I don't know about you, but growing up, the radio played a lot around my house. The Grand Ole Opry was one show my folks really liked!
Many stars got their beginning on the Opry. This is one of those few shows that made the transition from radio to television without much trouble at all! That didn't happen very often!
Nov 28, 1925:
The Grand Ole Opry begins broadcasting
The Grand Ole Opry, one of the longest-lived and most popular showcases for western music, begins broadcasting live from Nashville, Tennessee. The showcase was originally named the Barn Dance, after a Chicago radio program called the National Barn Dance that had begun broadcasting the previous year.
Impressed by the popularity of the Chicago-based National Barn Dance, producers at WSM radio in Nashville decided to create their own version of the show to cater to southern audiences who could not receive the Chicago signal. Both the Grand Ole Opry and the National Barn Dance aired on Saturday nights and featured folk music, fiddling, and the relatively new genre of country-western music. Both shows created a growing audience for a uniquely American style of music and were launching grounds for many of America's most-loved musicians--the singing cowboy Gene Autry got his first big break on the National Barn Dance. The WSM producers recognized that Americans were growing nostalgic for the rural past, so all live performers at the Grand Ole Opry were required to dress in hillbilly costumes and adopt old-time names.

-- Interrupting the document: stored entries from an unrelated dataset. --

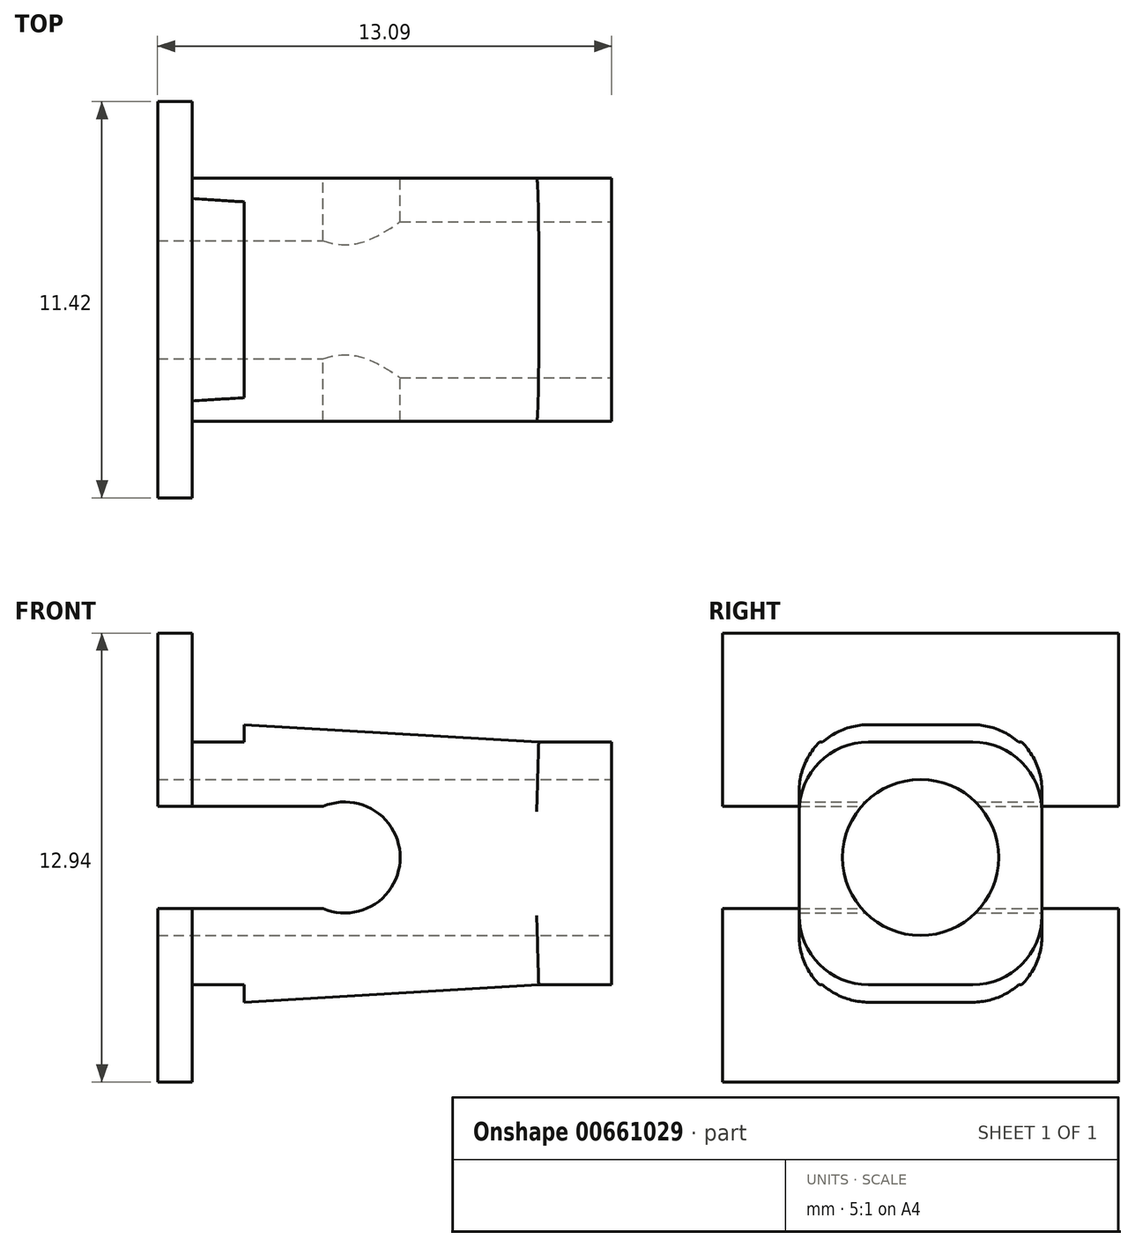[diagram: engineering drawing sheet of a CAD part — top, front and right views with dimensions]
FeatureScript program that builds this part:
annotation { "Feature Type Name" : "Feature", "Feature Type Description" : "" }
export const myFeature = defineFeature(function(context is Context, id is Id, definition is map)
    precondition{}
    {
        {
            var Q0;
            Q0=qCreatedBy(makeId("Front.planeOp"),FACE);
            var sketch = newSketch(context, id + "F0", { "sketchPlane" : qUnion([Q0])});
            skLineSegment(sketch, "E0", {"start": v(-5.76, 1.47) * mm, "end": v(-5.76, 6.47) * mm});
            skLineSegment(sketch, "E1", {"start": v(-5.76, 6.47) * mm, "end": v(-4.76, 6.47) * mm});
            skLineSegment(sketch, "E2", {"start": v(-4.76, 6.47) * mm, "end": v(-4.76, 3.33) * mm});
            skLineSegment(sketch, "E3", {"start": v(-4.76, 3.33) * mm, "end": v(-3.26, 3.33) * mm});
            skLineSegment(sketch, "E4", {"start": v(-3.26, 3.33) * mm, "end": v(-3.26, 3.83) * mm});
            skLineSegment(sketch, "E5", {"start": v(-3.26, 3.83) * mm, "end": v(5.23, 3.33) * mm});
            skLineSegment(sketch, "E6", {"start": v(5.23, 3.33) * mm, "end": v(7.33, 3.33) * mm});
            skLineSegment(sketch, "E7", {"start": v(7.33, 3.33) * mm, "end": v(7.33, -3.67) * mm});
            skLineSegment(sketch, "E8", {"start": v(7.33, -3.67) * mm, "end": v(5.23, -3.67) * mm});
            skLineSegment(sketch, "E9", {"start": v(5.23, -3.67) * mm, "end": v(-3.26, -4.17) * mm});
            skLineSegment(sketch, "E10", {"start": v(-3.26, -4.17) * mm, "end": v(-3.26, -3.67) * mm});
            skLineSegment(sketch, "E11", {"start": v(-3.26, -3.67) * mm, "end": v(-4.76, -3.67) * mm});
            skLineSegment(sketch, "E12", {"start": v(-4.76, -3.67) * mm, "end": v(-4.76, -6.47) * mm});
            skLineSegment(sketch, "E13", {"start": v(-4.76, -6.47) * mm, "end": v(-5.76, -6.47) * mm});
            skLineSegment(sketch, "E14", {"start": v(-5.76, -6.47) * mm, "end": v(-5.76, -1.47) * mm});
            skLineSegment(sketch, "E15", {"start": v(-5.76, -1.47) * mm, "end": v(-1, -1.47) * mm});
            skLineSegment(sketch, "E16", {"start": v(-1, 1.47) * mm, "end": v(-5.76, 1.47) * mm});
            skArc(sketch, "E17", {"start": v(-1, -1.47) * mm, "mid": v(1.24, 0) * mm, "end": v(-1, 1.47) * mm});
            skPoint(sketch, "E17.centerSnap0", {"position": v(-0.16, 0) * mm});
            skLineSegment(sketch, "E18", {"start": v(-4.76, -3.67) * mm, "end": v(-4.76, -1.47) * mm});
            skLineSegment(sketch, "E19", {"start": v(-4.76, 3.33) * mm, "end": v(-4.76, 1.47) * mm});
            skPoint(sketch, "E20.orphan", {"position": v(-0.16, 1.47) * mm});
            skPoint(sketch, "E21.orphan", {"position": v(-0.16, -1.47) * mm});
            skSolve(sketch);
        }
        {
            var Q0;
            {var subQ2=sQuery(id+"F0.wireOp",EDGE,"E0");Q0=makeQuery(id+"F0.imprint","IMPRINT",FACE,{"disambiguationData":[TD([[makeQuery(id+"F0.imprint","IMPRINT",EDGE,{"derivedFrom":subQ2}),-1.0]])]});}
            var Q1;
            Q1=makeQuery(id+"F0.imprint","IMPRINT",FACE,{"disambiguationData":[TD([[makeQuery(id+"F0.imprint","IMPRINT",EDGE,{"derivedFrom":sQuery(id+"F0.wireOp",EDGE,"E12")}),-1.0]])]});
            extrude(context, id + "F1", {"entities" : qUnion([Q0, Q1]), "endBound" : BoundingType.SYMMETRIC, "depth" : 11.42 * mm, "offsetDistance" : 25 * mm});
        }
        {
            var Q0;
            Q0=makeQuery(id+"F0.imprint","IMPRINT",FACE,{"disambiguationData":[TD([[makeQuery(id+"F0.imprint","IMPRINT",EDGE,{"derivedFrom":sQuery(id+"F0.wireOp",EDGE,"E3")}),-1.0]])]});
            extrude(context, id + "F2", {"entities" : qUnion([Q0]), "operationType" : NewBodyOperationType.ADD, "endBound" : BoundingType.SYMMETRIC, "depth" : 7 * mm, "offsetDistance" : 25 * mm});
        }
        {
            var Q0;
            Q0=qCreatedBy(makeId("Right.planeOp"),FACE);
            var sketch = newSketch(context, id + "F3", { "sketchPlane" : qUnion([Q0])});
            skCircle(sketch, "E22", {"center": v(0, 0) * mm, "radius": 2.25 * mm});
            skSolve(sketch);
        }
        {
            var Q0;
            Q0=makeQuery(id+"F3.imprint","IMPRINT",FACE,{"disambiguationData":[TD([[makeQuery(id+"F3.imprint","IMPRINT",EDGE,{"derivedFrom":sQuery(id+"F3.wireOp",EDGE,"E22")}),1.0]])]});
            var Q1;
            Q1=sQuery(id+"F3.wireOp",EDGE,"E22");
            extrude(context, id + "F4", {"entities" : qUnion([Q0]), "operationType" : NewBodyOperationType.REMOVE, "surfaceEntities" : qUnion([Q1]), "endBound" : BoundingType.SYMMETRIC, "oppositeDirection" : true, "depth" : 18.8 * mm, "offsetDistance" : 25 * mm});
        }
        {
            var Q0;
            Q0=makeQuery(id+"F2.opExtrude","CAP_EDGE",EDGE,{"disambiguationData":[OSD([sQuery(id+"F0.wireOp",EDGE,"E5")])],"isStart":true});
            var Q1;
            Q1=makeQuery(id+"F2.opExtrude","CAP_EDGE",EDGE,{"disambiguationData":[OSD([sQuery(id+"F0.wireOp",EDGE,"E6")])],"isStart":true});
            var Q2;
            Q2=makeQuery(id+"F2.opExtrude","CAP_EDGE",EDGE,{"disambiguationData":[OSD([sQuery(id+"F0.wireOp",EDGE,"E5")])],"isStart":false});
            var Q3;
            Q3=makeQuery(id+"F2.opExtrude","CAP_EDGE",EDGE,{"disambiguationData":[OSD([sQuery(id+"F0.wireOp",EDGE,"E6")])],"isStart":false});
            var Q4;
            Q4=makeQuery(id+"F2.opExtrude","CAP_EDGE",EDGE,{"disambiguationData":[OSD([sQuery(id+"F0.wireOp",EDGE,"E9")])],"isStart":false});
            var Q5;
            Q5=makeQuery(id+"F2.opExtrude","CAP_EDGE",EDGE,{"disambiguationData":[OSD([sQuery(id+"F0.wireOp",EDGE,"E8")])],"isStart":false});
            var Q6;
            Q6=makeQuery(id+"F2.opExtrude","CAP_EDGE",EDGE,{"disambiguationData":[OSD([sQuery(id+"F0.wireOp",EDGE,"E9")])],"isStart":true});
            var Q7;
            Q7=makeQuery(id+"F2.opExtrude","CAP_EDGE",EDGE,{"disambiguationData":[OSD([sQuery(id+"F0.wireOp",EDGE,"E8")])],"isStart":true});
            fillet(context, id + "F5", {"entities" : qUnion([Q0, Q1, Q2, Q3, Q4, Q5, Q6, Q7]), "radius" : 2 * mm, "tangentPropagation" : true, "allowEdgeOverflow" : false});
        }
    });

The four-and-a-half-hour Grand Ole Opry program became one of the most popular broadcasts in the South, and like its Chicago cousin, helped make country-western an enduring part of the popular American musical landscape.
This show, and the others like it, set the standard for good family entertainment. That's one thing we are not seeing too much of in this day and age!
So many performers became household names after appearing on the Opry. It was a great place to make a start and gather all the advice available from people well known in the business.
I'm thinking that coffee in the kitchen is the way to go this morning, OK?